# Novos Moderadores



## Minho (26 Ago 2008 às 00:23)

Com o crescimento do nosso MeteoPT.com chegou a altura de nomearmos novos moderadores para nos ajudar nesta tarefa que é mantermos a casa organizada. A equipa do MeteoPT.com decidiu que seria este momento do aniversário do fórum a altura ideal para anunciar à comunidade os novos moderadores.

Assim os novos moderadores são:

AnDré
Dan
Gerofil
Hotspot

Os novos moderadores serão responsáveis pela moderação geral do MeteoPT.com no entanto focados com mais atenção em áreas específicas, por exemplo o Dan na Climatologia, o Hotspot na Instrumentação , o Gerofil em Media e Internacional e  finalmente o André na Climatologia, Seguimento e Comunidade.


O desejo de um bom trabalho a todos os novos moderadores.

A Equipa MeteoPT.com


----------



## Vince (26 Ago 2008 às 00:55)

Bem vindos a todos nesta tarefa de ajudar a manter o MeteoPT.com organizado, interessante e a crescer por muitos mais anos.


----------



## Gilmet (26 Ago 2008 às 00:57)

Ena!! Muitos Parabéns a todos, pelas novas "responsabilidades"!!

Boa sorte nesta vossa nova etapa!!


----------



## Rog (26 Ago 2008 às 00:58)

Bem-vindos aos 4 novos moderadores


----------



## Daniel Vilão (26 Ago 2008 às 02:03)

Bem-vindos às novas responsabilidades.
Com certeza vão estar à altura das ocorrências, pois temos a sorte de ser um fórum civilizado que não precisa de quase nenhuma intervenção superior.


----------



## iceworld (26 Ago 2008 às 02:59)

É na minha opinião uma óptima escolha. 
Um bem haja a todos os novos moderadores


----------



## ACalado (26 Ago 2008 às 03:03)

Parabéns pela nomeação sem duvida que merecem   desejo-lhes um óptimo trabalho


----------



## HotSpot (26 Ago 2008 às 08:35)

Obrigado pela confiança depositada em mim.
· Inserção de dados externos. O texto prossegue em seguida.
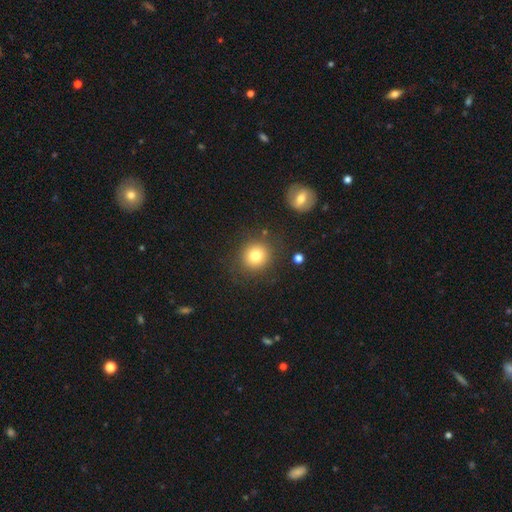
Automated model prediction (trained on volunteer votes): A smooth galaxy with no disk features (78%) that is round (88%).

Vote fractions:
- Smooth or featured? smooth: 78% / star or artifact: 12% / featured or disk: 10%
- How rounded? round: 88% / in between: 11% / cigar-shaped: 1%
- Merging? none: 84% / minor disturbance: 9% / major disturbance: 4% / merger: 3%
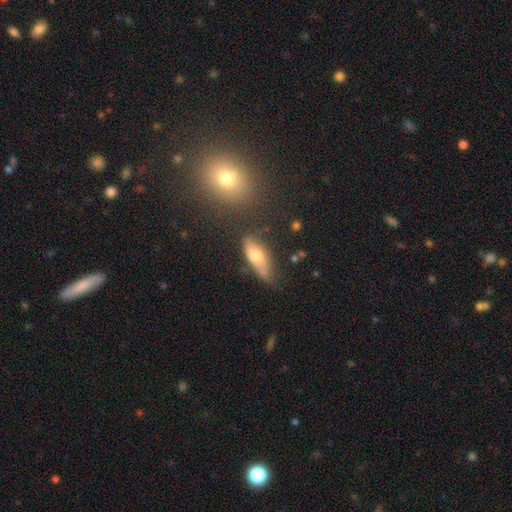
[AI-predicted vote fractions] smooth 59%, featured or disk 31%, star or artifact 10%. Down the decision tree: how rounded — in between (59%); merging — none (66%).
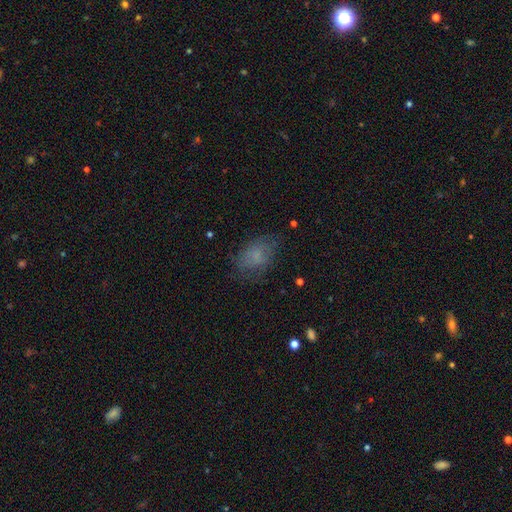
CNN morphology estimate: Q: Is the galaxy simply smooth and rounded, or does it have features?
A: smooth — 69%.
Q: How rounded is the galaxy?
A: in between — 83%.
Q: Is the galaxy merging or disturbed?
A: none — 63%.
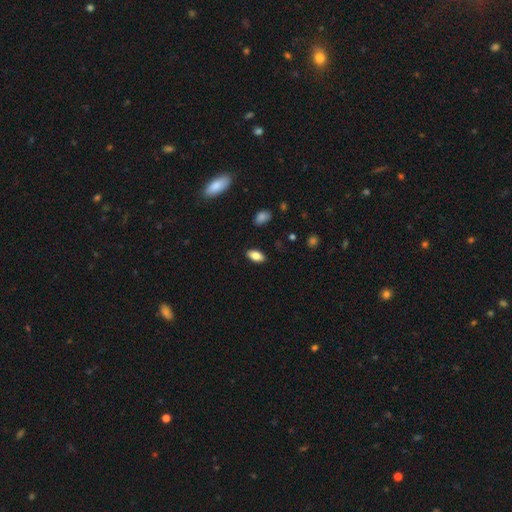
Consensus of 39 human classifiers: smooth_or_featured: smooth (p=0.82) [alt: featured or disk p=0.10]
how_rounded: in between (p=0.97) [alt: cigar-shaped p=0.03]
merging: none (p=0.86) [alt: minor disturbance p=0.11]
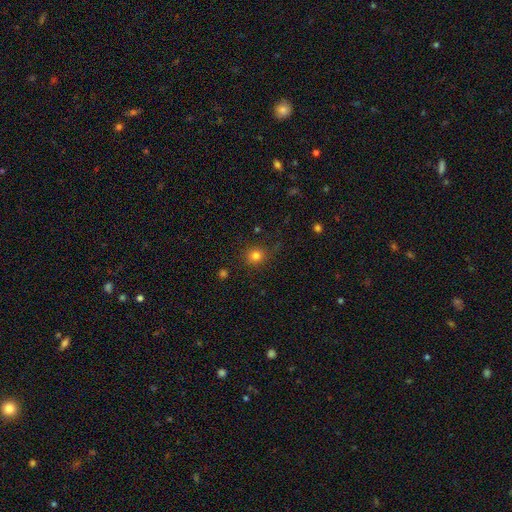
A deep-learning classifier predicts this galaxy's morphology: The model was most divided on "smooth or featured": smooth: 79%, star or artifact: 15%, featured or disk: 6%. More confident: how rounded — round (87%); merging — none (81%).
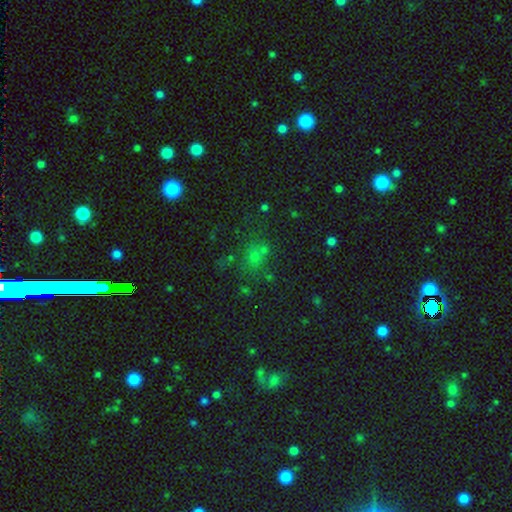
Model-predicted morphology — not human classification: Smooth or featured?
  - smooth: 54% *
  - star or artifact: 35%
  - featured or disk: 11%
How rounded?
  - round: 66% *
  - in between: 32%
  - cigar-shaped: 2%
Merging?
  - none: 57% *
  - merger: 22%
  - minor disturbance: 14%
  - major disturbance: 8%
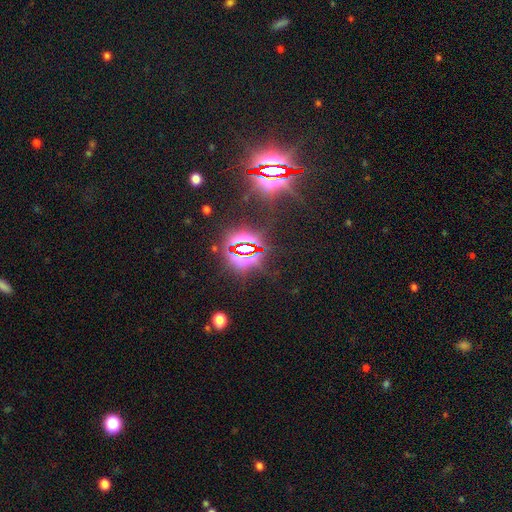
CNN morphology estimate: Smooth or featured: star or artifact — 85% (featured or disk — 8%)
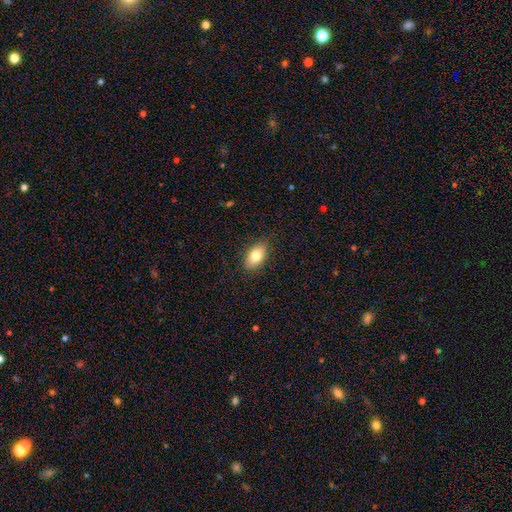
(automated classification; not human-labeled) Q: Smooth or featured?
A: smooth (79%); runner-up: featured or disk (13%)
Q: How rounded?
A: in between (90%); runner-up: round (6%)
Q: Merging?
A: none (85%); runner-up: minor disturbance (12%)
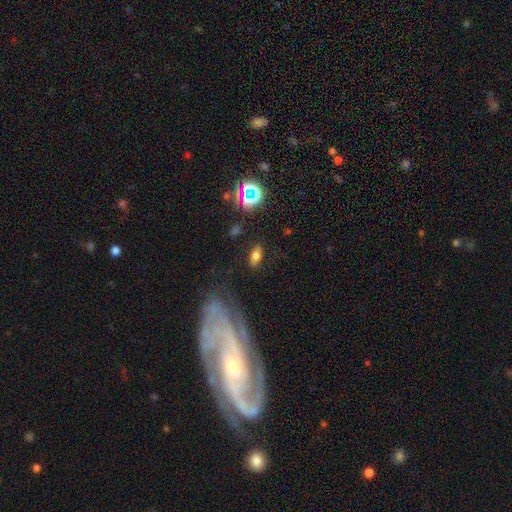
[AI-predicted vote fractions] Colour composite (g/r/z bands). It shows a smooth galaxy with no disk features (65%) that is in between round and cigar-shaped (86%). Merging: none (81%).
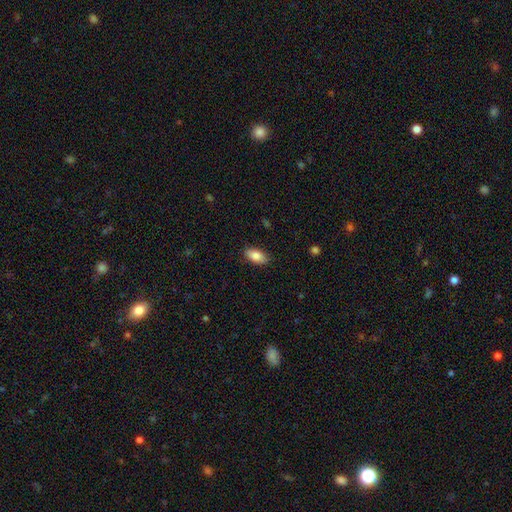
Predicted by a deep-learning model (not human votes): The model was most divided on "merging": none: 87%, minor disturbance: 10%, major disturbance: 2%, merger: 1%. More confident: how rounded — in between (91%); smooth or featured — smooth (86%).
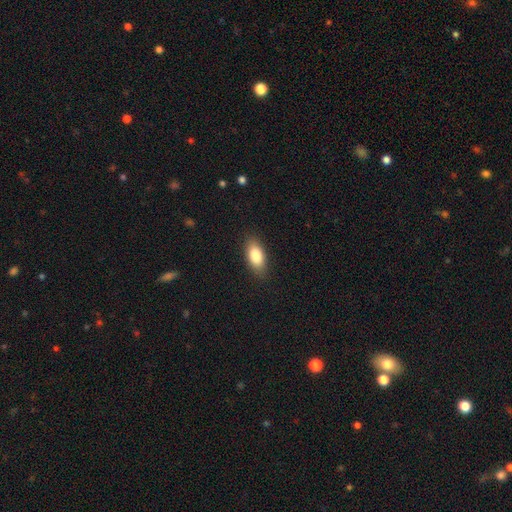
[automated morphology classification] This is clearly a smooth galaxy (83%). How rounded: clearly in between (88%). Merging: clearly none (86%).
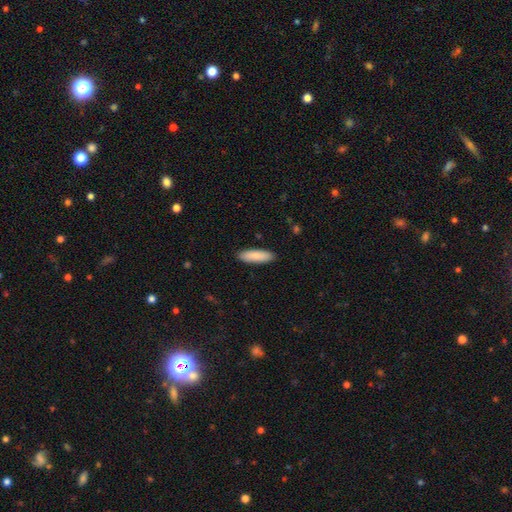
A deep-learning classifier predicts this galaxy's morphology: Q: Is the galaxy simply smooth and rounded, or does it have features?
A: smooth — 88%.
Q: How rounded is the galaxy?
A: cigar-shaped — 51%.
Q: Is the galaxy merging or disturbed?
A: none — 90%.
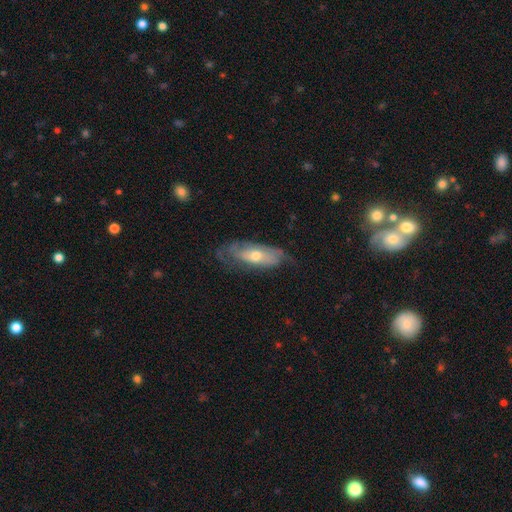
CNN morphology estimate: Smooth or featured? Predicted: featured or disk (p=0.58). Edge-on disk? Predicted: no (p=0.77). Merging? Predicted: none (p=0.55).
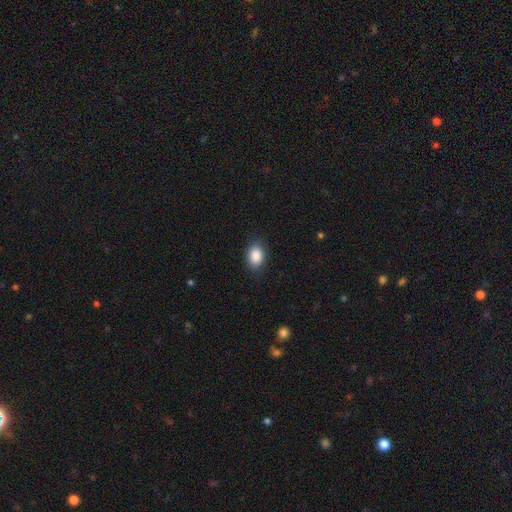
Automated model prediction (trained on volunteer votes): A smooth galaxy with no disk features (88%) that is in between round and cigar-shaped (82%). Merging: none (85%).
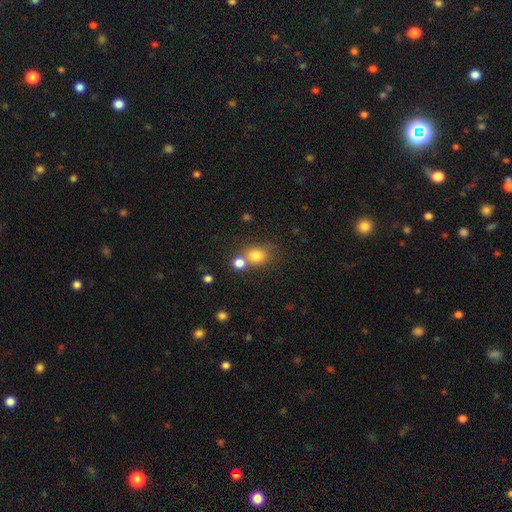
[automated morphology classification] Smooth or featured?
  - smooth: 79% *
  - star or artifact: 12%
  - featured or disk: 8%
How rounded?
  - round: 61% *
  - in between: 38%
  - cigar-shaped: 1%
Merging?
  - none: 51% *
  - merger: 32%
  - minor disturbance: 12%
  - major disturbance: 5%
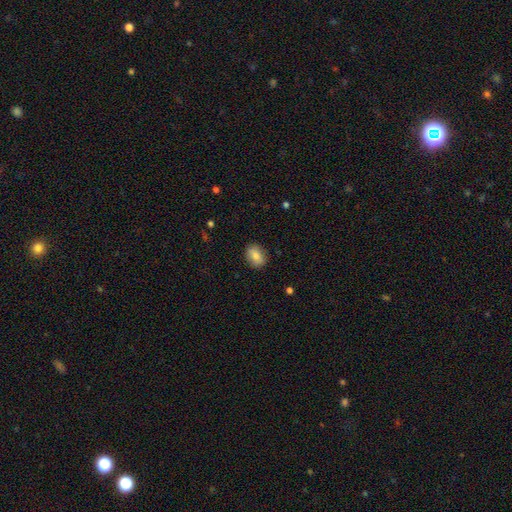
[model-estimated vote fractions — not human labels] Overall: smooth (82%). How rounded: in between (70%). Merging: none (88%).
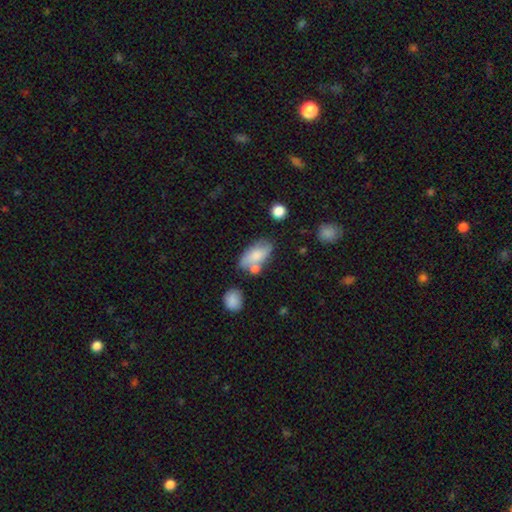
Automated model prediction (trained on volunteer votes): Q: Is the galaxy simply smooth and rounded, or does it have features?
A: smooth — 70%.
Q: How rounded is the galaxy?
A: in between — 90%.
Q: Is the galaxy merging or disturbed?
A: none — 52%.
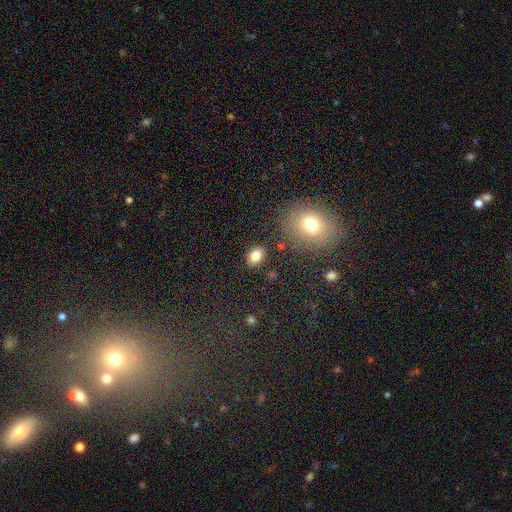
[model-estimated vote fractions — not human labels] This is clearly a smooth galaxy (82%). How rounded: likely in between (75%). Merging: clearly none (84%).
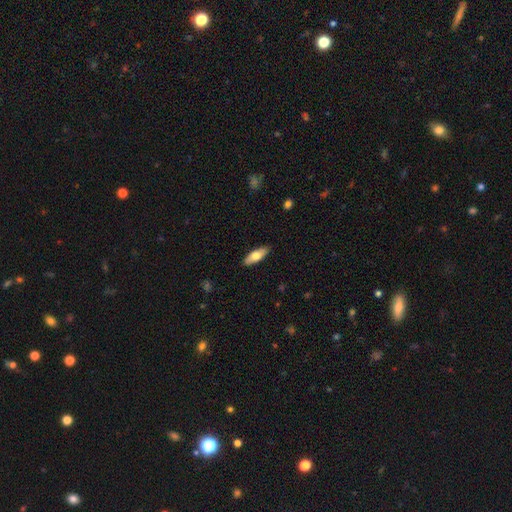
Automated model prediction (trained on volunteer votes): smooth-or-featured: smooth: 68% | featured or disk: 26% | star or artifact: 6%
  how-rounded: in between: 66% | cigar-shaped: 32% | round: 2%
  merging: none: 88% | minor disturbance: 9% | major disturbance: 2% | merger: 1%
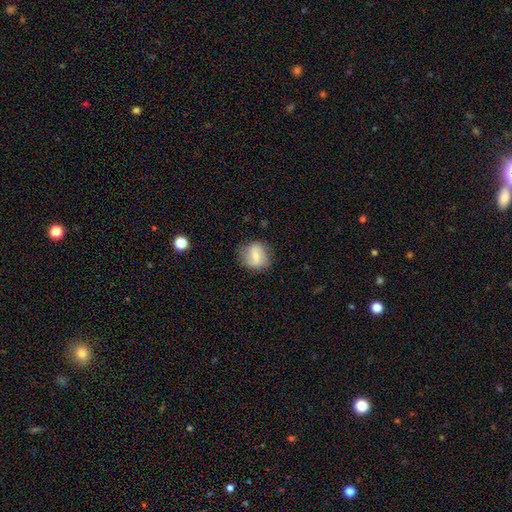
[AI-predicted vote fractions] This appears to be a smooth galaxy with no disk features (54%) that is round (75%). Merging: none (76%).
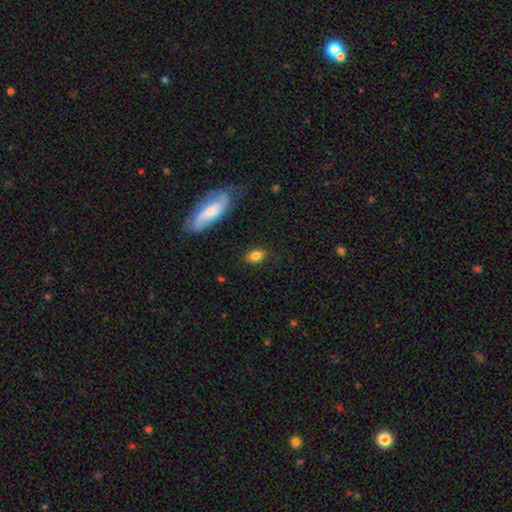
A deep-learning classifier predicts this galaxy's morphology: Q: Smooth or featured?
A: smooth (82%); runner-up: featured or disk (10%)
Q: How rounded?
A: in between (82%); runner-up: round (14%)
Q: Merging?
A: none (79%); runner-up: minor disturbance (15%)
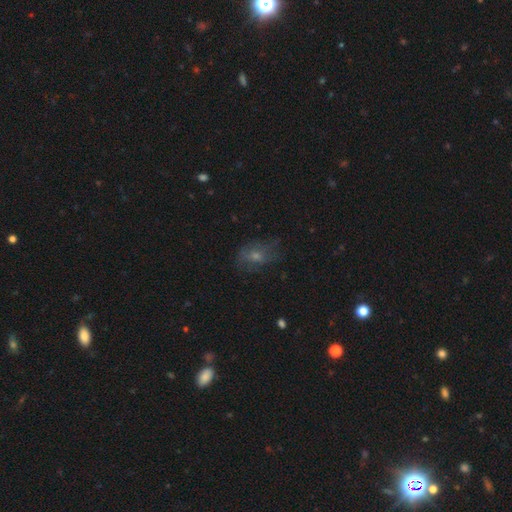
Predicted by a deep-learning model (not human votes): smooth 42%, featured or disk 35%, star or artifact 22%. Down the decision tree: merging — none (65%).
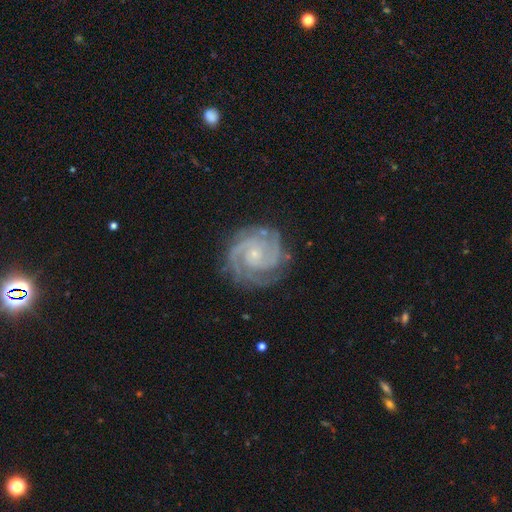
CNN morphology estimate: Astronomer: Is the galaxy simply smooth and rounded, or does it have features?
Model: featured or disk — 90%.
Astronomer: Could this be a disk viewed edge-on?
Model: no — 98%.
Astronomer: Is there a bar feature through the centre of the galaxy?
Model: no — 67%.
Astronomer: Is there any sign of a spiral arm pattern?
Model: yes — 99%.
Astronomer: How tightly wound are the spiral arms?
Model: tight — 75%.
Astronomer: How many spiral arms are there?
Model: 2 — 46% (runner-up: 3, 28%).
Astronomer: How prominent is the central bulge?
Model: small — 72%.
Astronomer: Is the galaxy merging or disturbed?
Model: none — 82%.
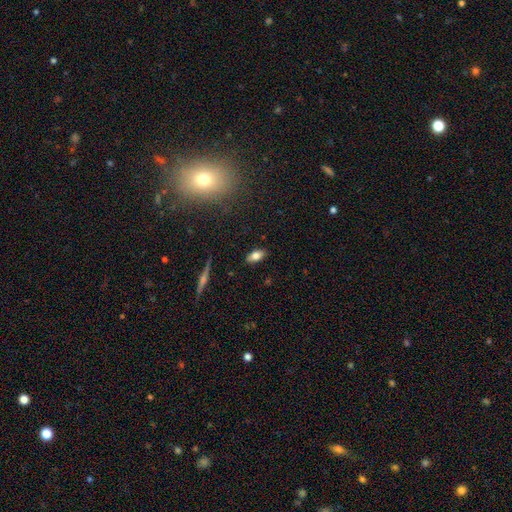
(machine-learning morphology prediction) A smooth galaxy with no disk features (75%) that is in between round and cigar-shaped (88%). Merging: none (87%).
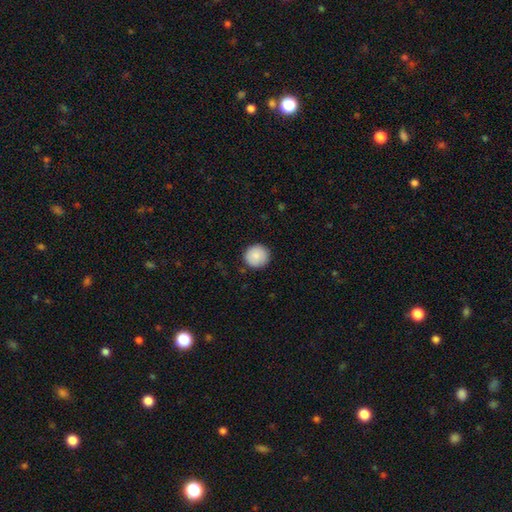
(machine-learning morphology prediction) smooth-or-featured: smooth: 88% | star or artifact: 7% | featured or disk: 5%
  how-rounded: round: 95% | in between: 4% | cigar-shaped: 1%
  merging: none: 90% | minor disturbance: 7% | major disturbance: 2% | merger: 1%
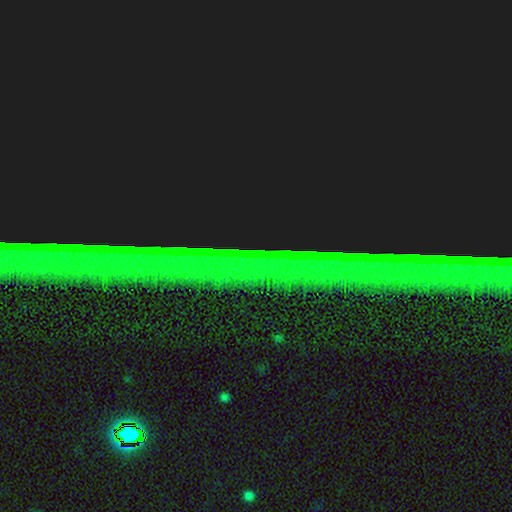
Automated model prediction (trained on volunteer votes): Overall: star or artifact (83%).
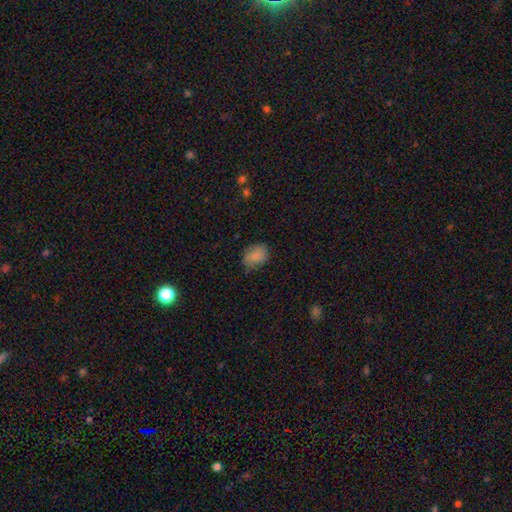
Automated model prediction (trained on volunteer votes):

Vou fazer de tudo ao meu alcance para ajudar da melhor maneira esta comunidade. 

Só não me agrada nada ficar com o nome "vermelho"


----------



## Mago (26 Ago 2008 às 09:28)

Parabéns pelas novas responsabilidades,

Esta nomeação é também um voto de confiança nestes membros. Espero que continuem a contribuir para o crescimento qualitativo desta comunidade.


----------



## vitamos (26 Ago 2008 às 09:50)

Não podia concordar mais...

Não só pelos moderadores em si, mas sobretudo as áreas sobre as quais exercem a moderação! Escolhidas a dedo!

Boa sorte nas vossas funções, que certamente irão desempenhar da melhor forma!


----------



## Daniel Vilão (26 Ago 2008 às 10:17)

vitamos disse:


> Não podia concordar mais...
> 
> Não só pelos moderadores em si, mas sobretudo as áreas sobre as quais exercem a moderação! Escolhidas a dedo!
> 
> Boa sorte nas vossas funções, que certamente irão desempenhar da melhor forma!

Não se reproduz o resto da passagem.